According to the paper, the offshore real estate in Dubai is large: at least $146 billion in foreign wealth is invested in the Dubai property market. This is twice as much as real estate held in London by foreigners through shell companies. Second, geographical proximity and historic ties are key determinants of foreign investments in Dubai.

About 20 per cent of offshore Dubai real estate is owned by investors from India and 10% by investors from the United Kingdom; other large investing countries include Pakistan, Gulf countries, Iran, Canada, Russia, and the United States. These patterns hold when focusing on the most affluent neighbourhoods, with the main difference that Indian investments become relatively smaller and Russian investments larger.

The bulk of foreign-owned properties in Dubai belong to owners from the Middle East, South Asia, Europe, and Central Asia. The largest foreign owners (both by the aggregate value of properties owned and by the number of owners) are Indian nationals: about 35,000 Indians own Dubai properties, worth almost USD 30 billion (20 percent of total offshore Dubai real estate). The United Kingdom comes next (23,000 unique owners, with properties worth USD 15 billion, 10 percent of the total).

The remaining top countries by aggregate values include countries in the wider Middle Eastern and Central Asia region (e.g., Pakistan, Saudi Arabia, Iran, Jordan, and Russia) and large economies (e.g., Canada, United States, and China). About eight percent of offshore Dubai real estate belongs to owners from the European Union, it said.

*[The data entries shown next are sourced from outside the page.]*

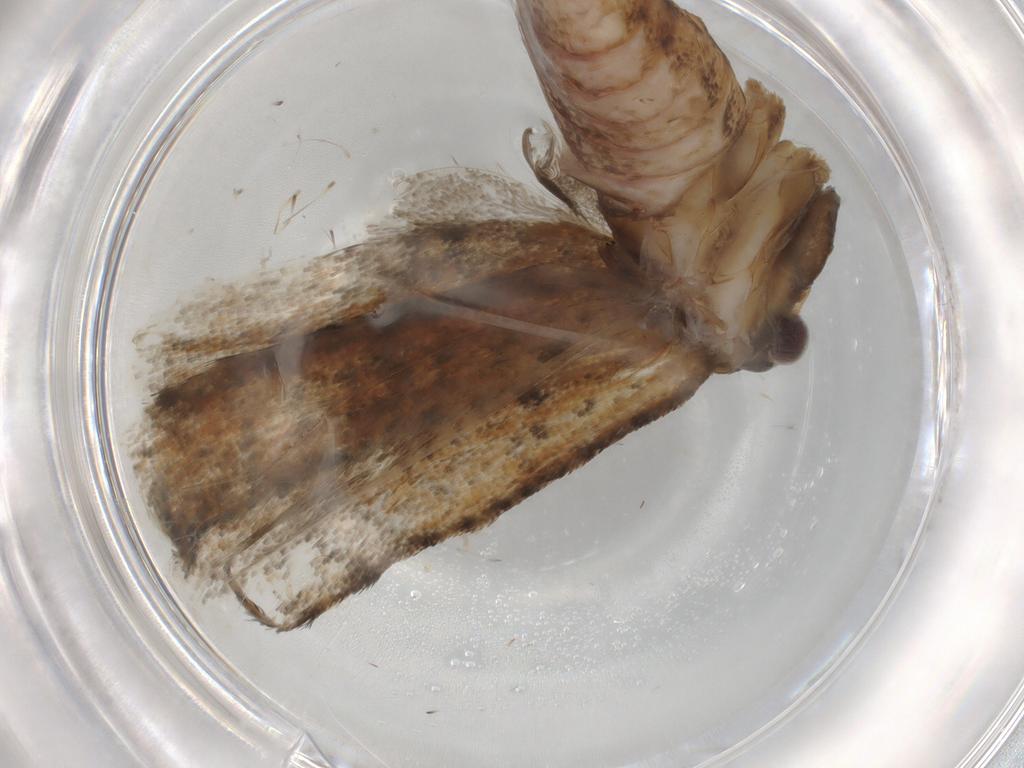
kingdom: Animalia
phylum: Arthropoda
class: Insecta
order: Lepidoptera
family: Tortricidae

The main owners of Dubai real estate in absolute terms are large neighbouring countries (such as India, Pakistan, Saudi Arabia, Iran, Russia), and a number of large, often English-speaking economies (United Kingdom, United States, Canada; and to a lesser extent China, Germany, France), it said.

Because offshore real estate typically goes unrecorded in official international investment statistics, the net foreign asset position of low-income economies with sizable holdings in Dubai is significantly larger than officially recorded. This finding has implications for the sustainability of the external debt of these countries and for macroeconomic modelling, as the net foreign asset position is a key state variable in standard open-economy macroeconomic models.

It is suggested that the lack of cross-border exchange of information on real estate ownership is an issue for tax enforcement, depriving governments of income tax revenues (on rental income and capital gains) and wealth tax revenues (for the countries that tax wealth). Expanding the forms of international cooperation that currently exist for financial assets to real assets could help address this issue, it added.